> [Trecho do relato]:
Eu me levantei às duas da madrugada, como sempre, insone. A cabeça
fervendo: fazer uma pesquisa na Net, publicar uma poesia na Usina, pôr
em dia leituras atrasadas, responder a emails, agradecer o envio de um livro...
mais as tarefas domésticas: desligar o freezer, descongelar a carne do
cachorro, colocar o lixo na rua, pois o lixeiro passa muito cedo...
Comecei pelo lado doméstico. Fui cuidar do lixo. Escutei um barulho
de garrafas sendo mexidas, vindo da rua. Abri o portão. Descia a rua
um homem empurrando seu carrinho de mão. Com alguma dificuldade empurrei
dois sacos para fora. O homem veio em minha direção:
- Quer ajuda, Dona?
- Bem... não está tão pesado, mas se o senhor me ajuda
eu ando menos. Quero sim. Obrigada.
Ele pegou o que restava e transportou para mim. Perguntei:
- Trabalhando a esta hora?

> [Entradas]:
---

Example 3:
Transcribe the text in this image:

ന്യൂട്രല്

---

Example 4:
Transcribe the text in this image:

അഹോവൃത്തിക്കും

> [Instrução dada 1]: No relato sobre a madrugada insone, a que horas a pessoa que narra se levantou?
> [Instrução dada 2]: Prossiga com o relato sobre a madrugada insone a partir da pergunta que o encerra.
As entradas vêm de uma fonte diferente da do relato.

> [Resposta da tarefa 1]: Às duas da madrugada.

> [Resposta da tarefa 2]:
- É dona, eu faço isso todos os dias. Recolho as coisas que posso
aproveitar e que as pessoas jogam fora.
- Mas tem que fazer isso na madrugada? Vejo muita gente catando o lixo durante
o dia...
- É que pegando à noite eu vendo logo cedinho, antes que chegue
todo mundo. E assim dá pra gente lá em casa tomar o café
da manhã.
Disfarcei minha emoção diante dele. Ouvi sua pergunta:
- No lixo da senhora tem garrafas?
- Não, neste lixo não tenho nenhuma garrafa. Mas se o senhor
quiser vir durante o dia, eu separo as garrafas e lhe dou.
- Pode esperar, eu venho...
Agradeci e entrei, comovida. Fiquei pensando que esse homem, se reza, deve
ser assim: "o lixo nosso de cada dia nos dai hoje..."
Sim. Meu lixo é seu pão... Rezei a meu modo: Que nunca lhe falte...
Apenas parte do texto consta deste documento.